### Work task:
Below are entries with pictures among them; reproduce exactly, and only, the lines from the one containing "[114,83,430,98] table_int%resize(2*table_size,flag) ->" down to the one containing "[154,715,459,730] [26,742,187,757] jake", without the pictures.

**** Records provided

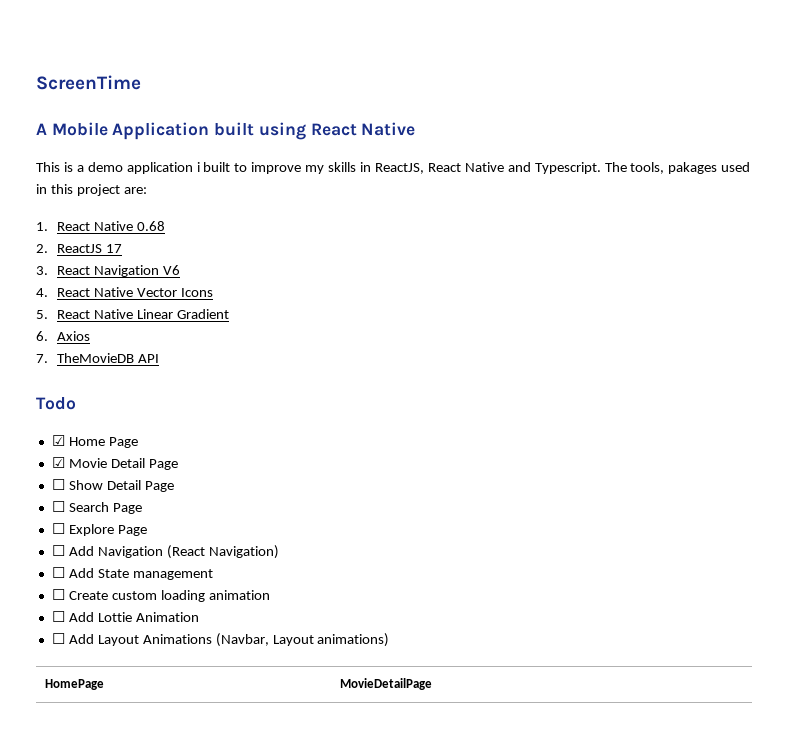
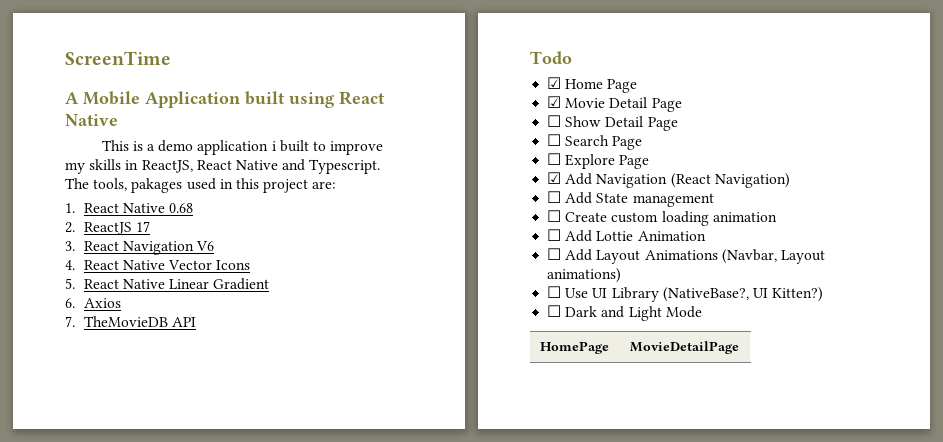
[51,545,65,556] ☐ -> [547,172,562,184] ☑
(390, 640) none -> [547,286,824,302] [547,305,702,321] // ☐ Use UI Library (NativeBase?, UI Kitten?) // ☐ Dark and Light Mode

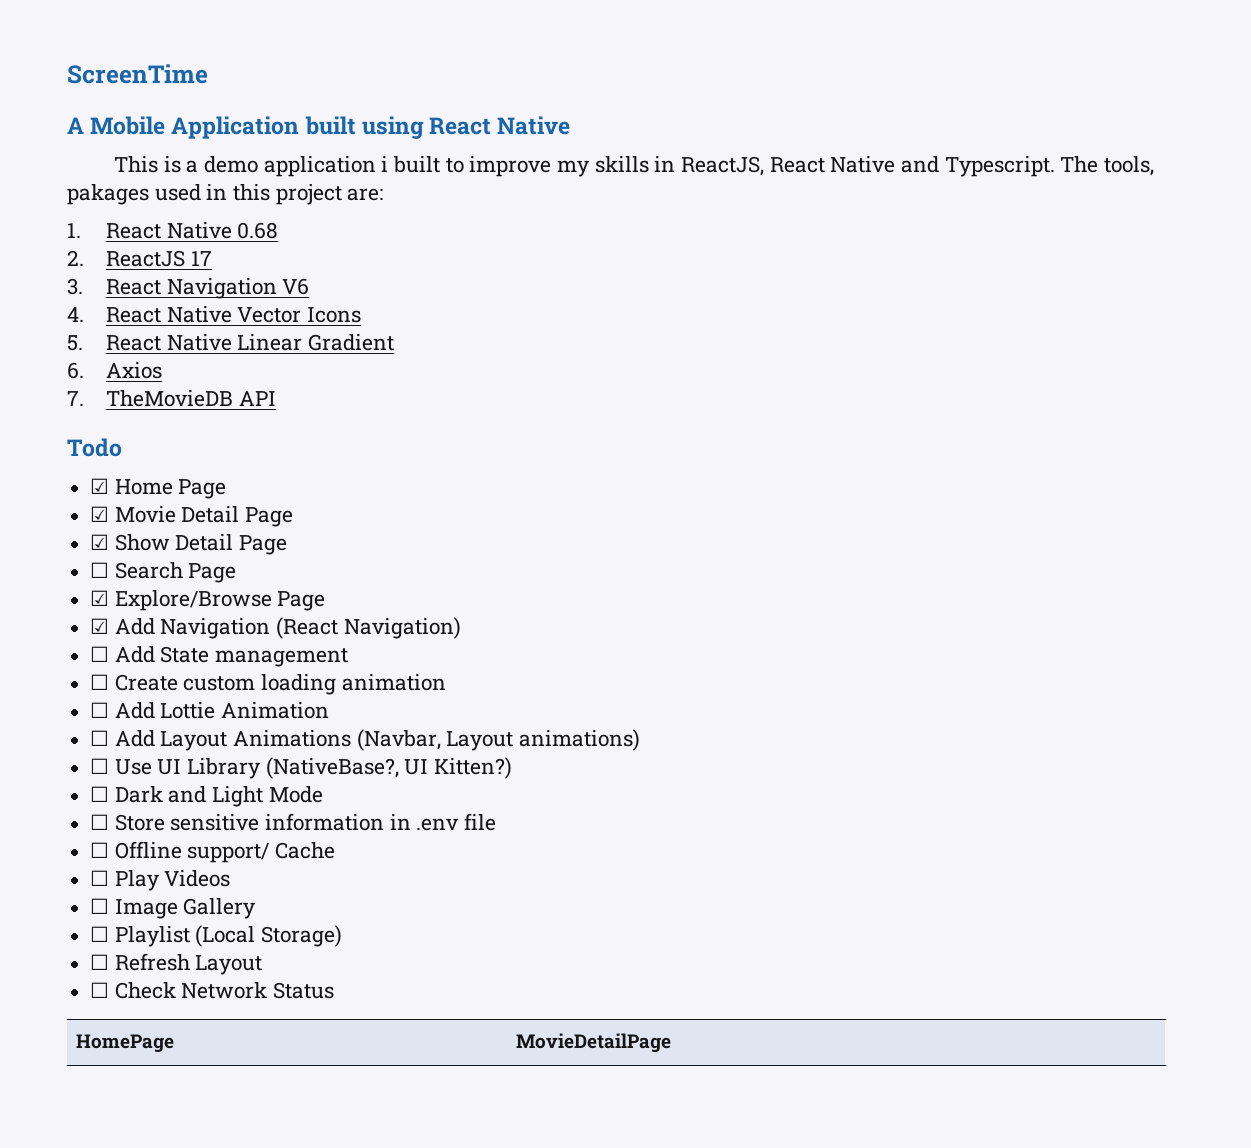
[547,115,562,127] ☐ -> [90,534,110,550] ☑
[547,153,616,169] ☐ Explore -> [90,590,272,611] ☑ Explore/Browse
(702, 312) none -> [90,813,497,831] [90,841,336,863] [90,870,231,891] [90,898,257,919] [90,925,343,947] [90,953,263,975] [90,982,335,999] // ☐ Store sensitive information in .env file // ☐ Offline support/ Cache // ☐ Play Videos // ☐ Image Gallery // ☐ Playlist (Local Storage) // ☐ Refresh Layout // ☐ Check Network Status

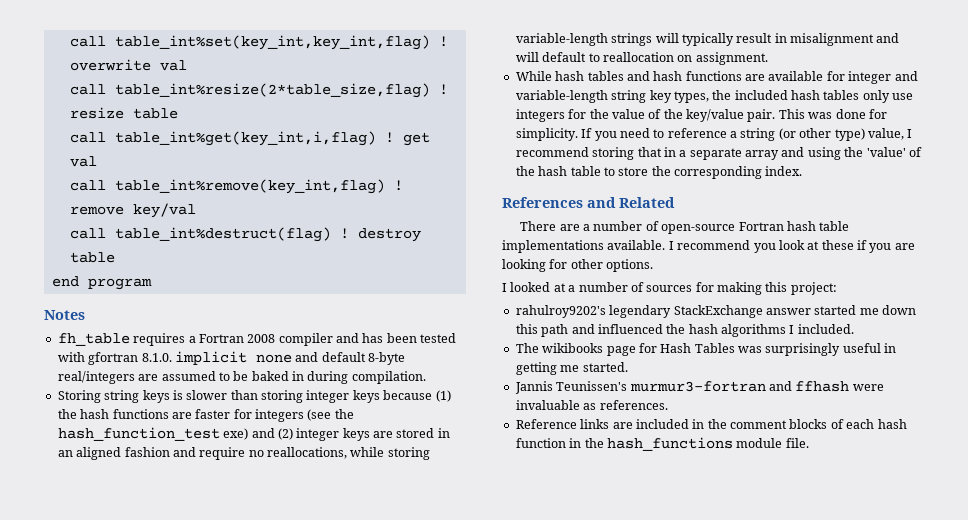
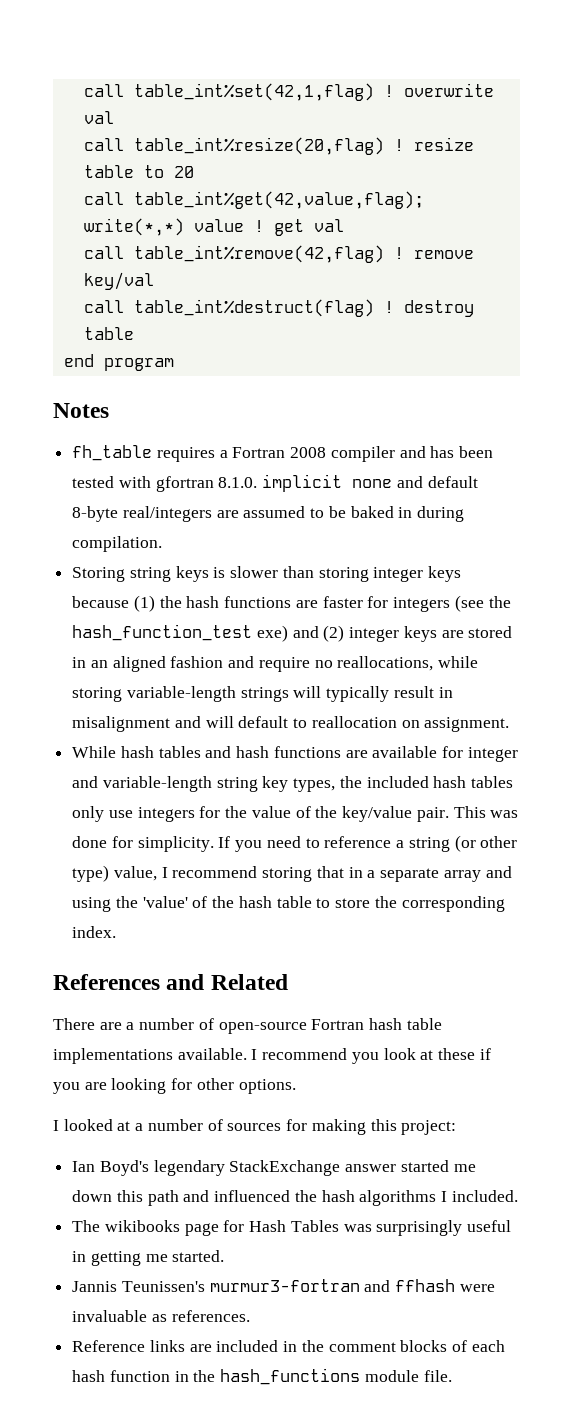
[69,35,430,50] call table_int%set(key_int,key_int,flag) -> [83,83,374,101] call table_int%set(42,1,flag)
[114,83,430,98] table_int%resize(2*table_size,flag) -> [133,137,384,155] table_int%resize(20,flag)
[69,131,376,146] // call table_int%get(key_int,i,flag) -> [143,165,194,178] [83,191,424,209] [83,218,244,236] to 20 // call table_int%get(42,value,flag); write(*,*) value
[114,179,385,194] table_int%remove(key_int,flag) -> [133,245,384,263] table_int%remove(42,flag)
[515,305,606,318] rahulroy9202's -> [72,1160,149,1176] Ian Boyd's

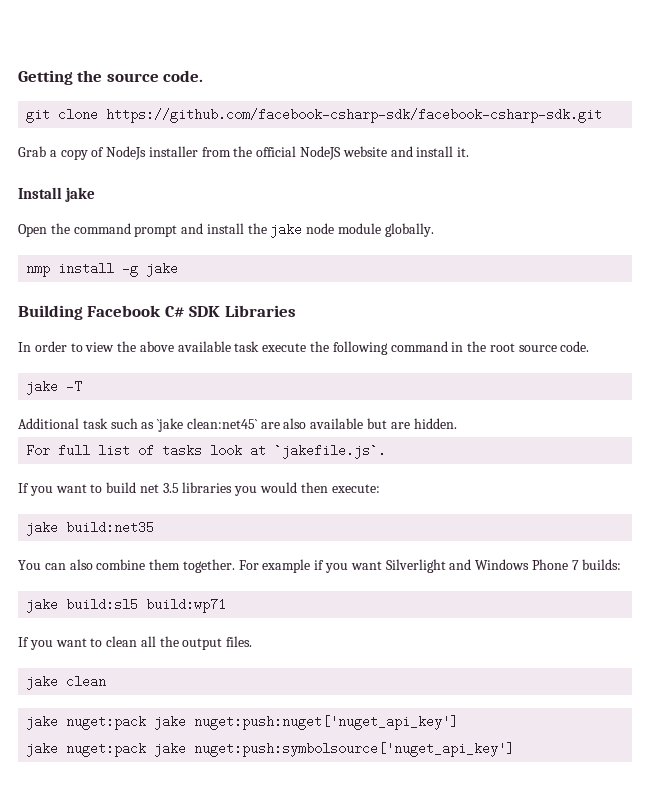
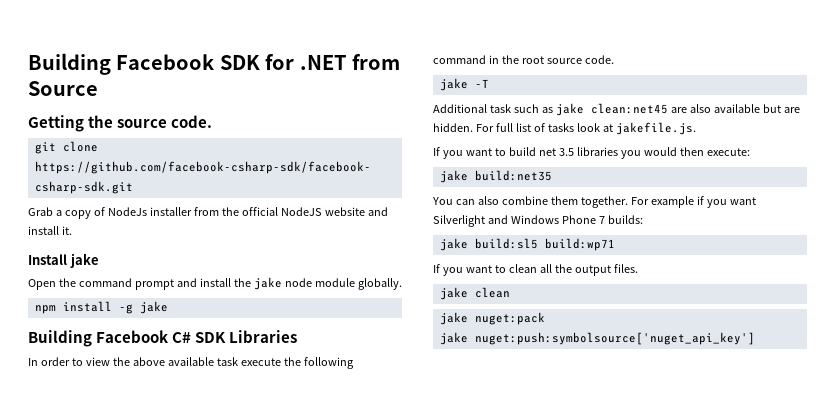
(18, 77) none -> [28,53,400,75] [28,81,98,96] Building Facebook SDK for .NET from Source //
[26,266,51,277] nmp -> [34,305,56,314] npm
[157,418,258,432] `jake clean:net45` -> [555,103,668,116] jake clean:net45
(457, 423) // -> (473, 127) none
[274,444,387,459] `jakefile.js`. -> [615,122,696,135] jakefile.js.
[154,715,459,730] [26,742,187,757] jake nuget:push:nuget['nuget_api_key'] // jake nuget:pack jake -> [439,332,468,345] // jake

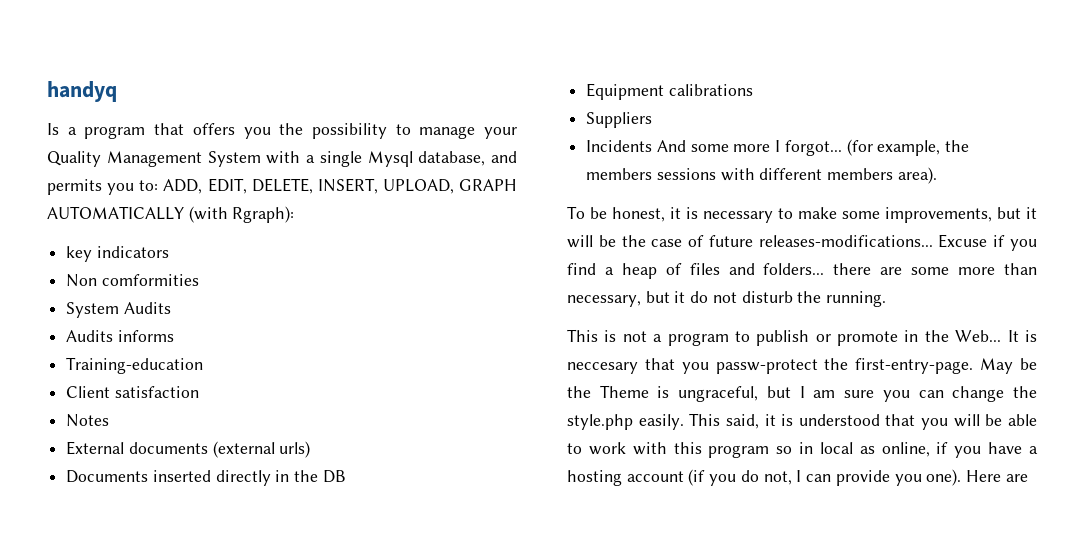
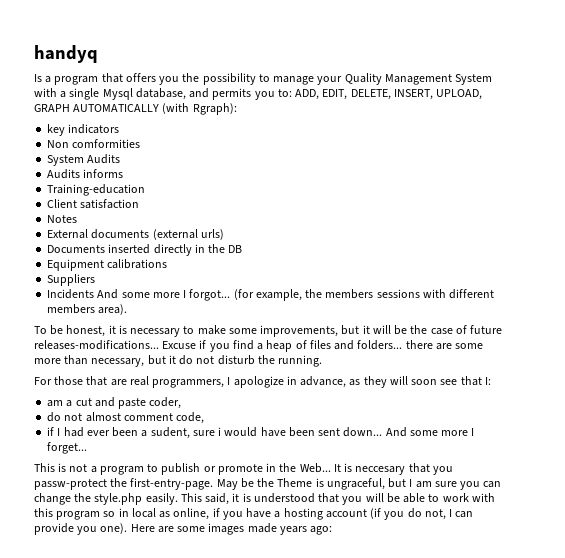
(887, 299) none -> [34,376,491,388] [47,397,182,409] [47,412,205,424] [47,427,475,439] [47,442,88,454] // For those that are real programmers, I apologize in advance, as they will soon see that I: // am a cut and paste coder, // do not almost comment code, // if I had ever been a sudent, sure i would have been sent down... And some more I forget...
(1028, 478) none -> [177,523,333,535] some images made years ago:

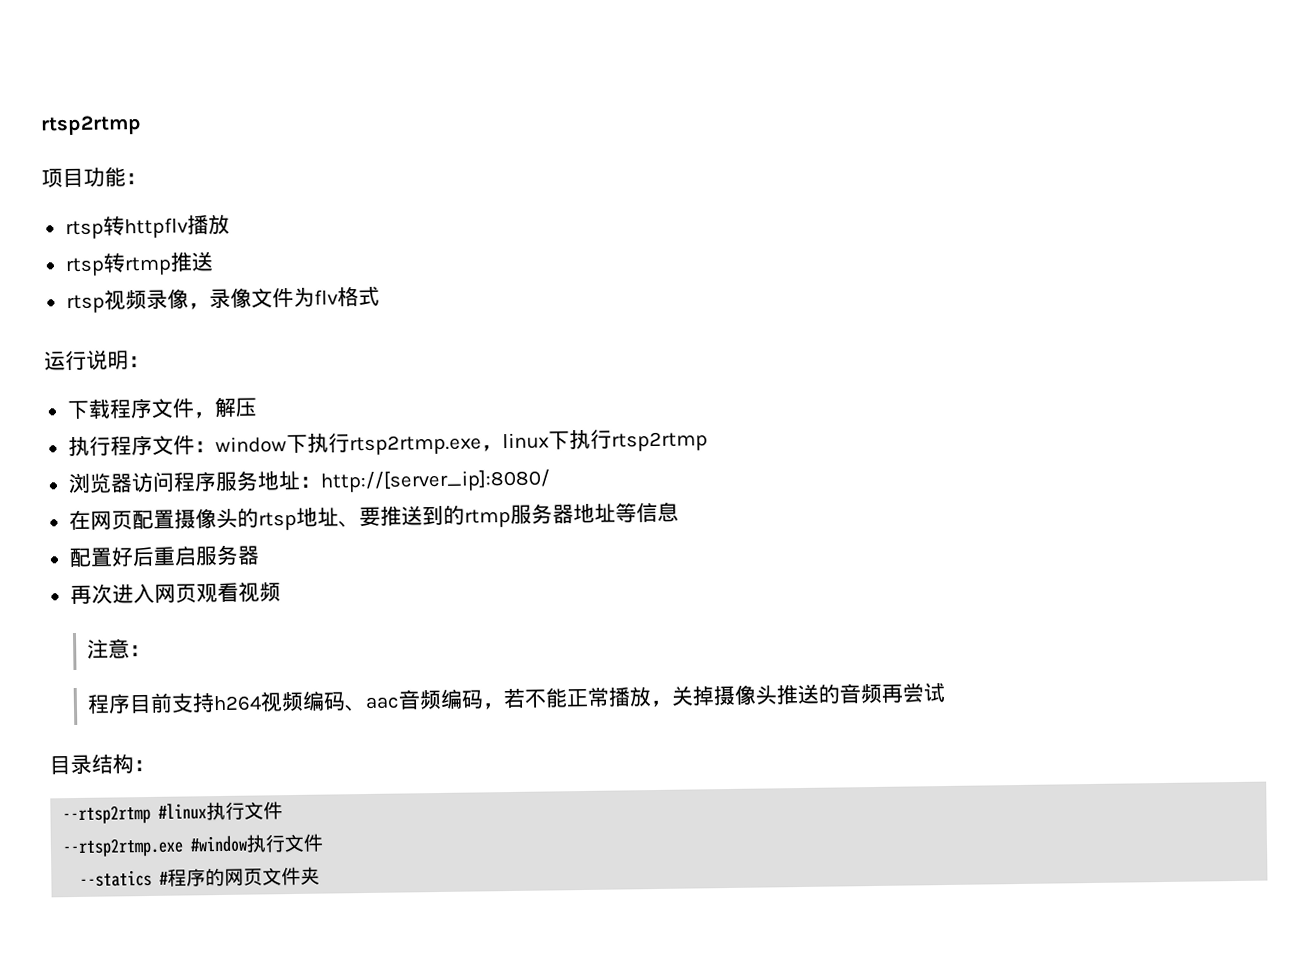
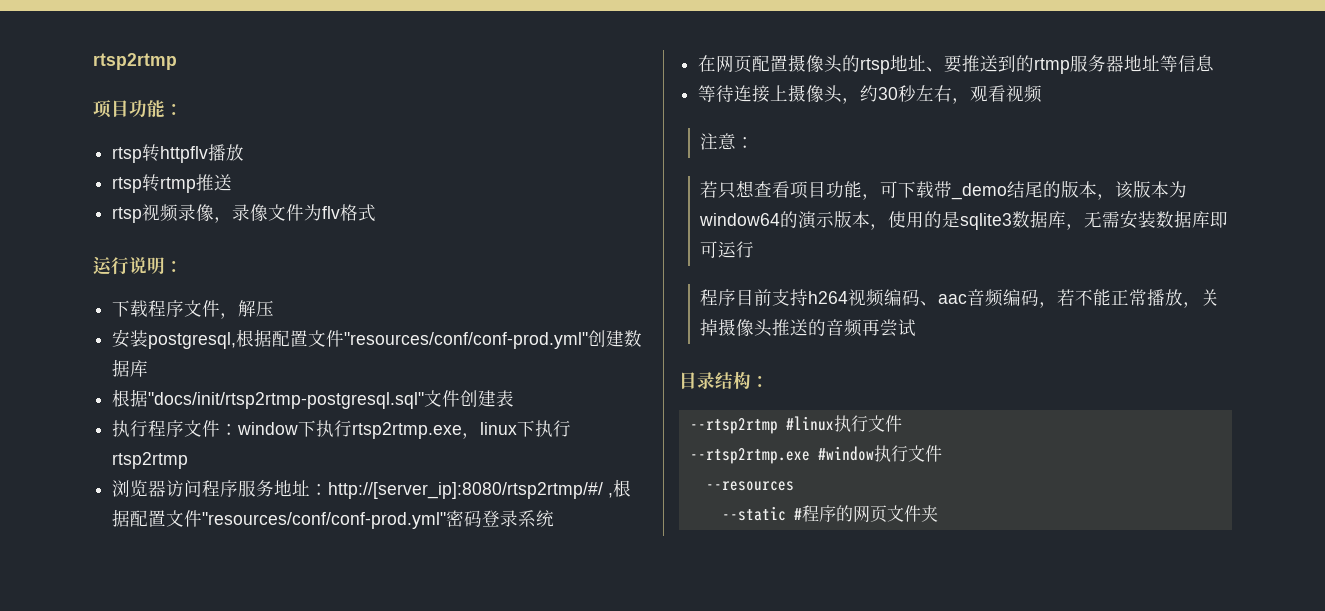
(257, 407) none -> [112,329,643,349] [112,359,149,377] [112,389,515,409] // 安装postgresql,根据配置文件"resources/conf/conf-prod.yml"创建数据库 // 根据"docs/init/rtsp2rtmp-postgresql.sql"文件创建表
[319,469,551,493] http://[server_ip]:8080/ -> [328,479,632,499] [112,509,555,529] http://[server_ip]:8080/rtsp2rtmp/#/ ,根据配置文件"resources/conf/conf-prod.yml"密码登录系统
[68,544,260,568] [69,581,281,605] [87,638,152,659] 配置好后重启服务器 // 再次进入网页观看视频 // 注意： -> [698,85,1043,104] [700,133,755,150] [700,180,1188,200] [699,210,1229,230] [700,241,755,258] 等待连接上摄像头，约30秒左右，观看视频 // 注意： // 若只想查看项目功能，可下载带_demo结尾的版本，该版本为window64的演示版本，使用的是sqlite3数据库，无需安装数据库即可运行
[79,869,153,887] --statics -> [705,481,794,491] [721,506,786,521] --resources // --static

********

### Solution to the exercise:
[114,83,430,98] table_int%resize(2*table_size,flag) -> [133,137,384,155] table_int%resize(20,flag)
[69,131,376,146] // call table_int%get(key_int,i,flag) -> [143,165,194,178] [83,191,424,209] [83,218,244,236] to 20 // call table_int%get(42,value,flag); write(*,*) value
[114,179,385,194] table_int%remove(key_int,flag) -> [133,245,384,263] table_int%remove(42,flag)
[515,305,606,318] rahulroy9202's -> [72,1160,149,1176] Ian Boyd's

(18, 77) none -> [28,53,400,75] [28,81,98,96] Building Facebook SDK for .NET from Source //
[26,266,51,277] nmp -> [34,305,56,314] npm
[157,418,258,432] `jake clean:net45` -> [555,103,668,116] jake clean:net45
(457, 423) // -> (473, 127) none
[274,444,387,459] `jakefile.js`. -> [615,122,696,135] jakefile.js.
[154,715,459,730] [26,742,187,757] jake nuget:push:nuget['nuget_api_key'] // jake nuget:pack jake -> [439,332,468,345] // jake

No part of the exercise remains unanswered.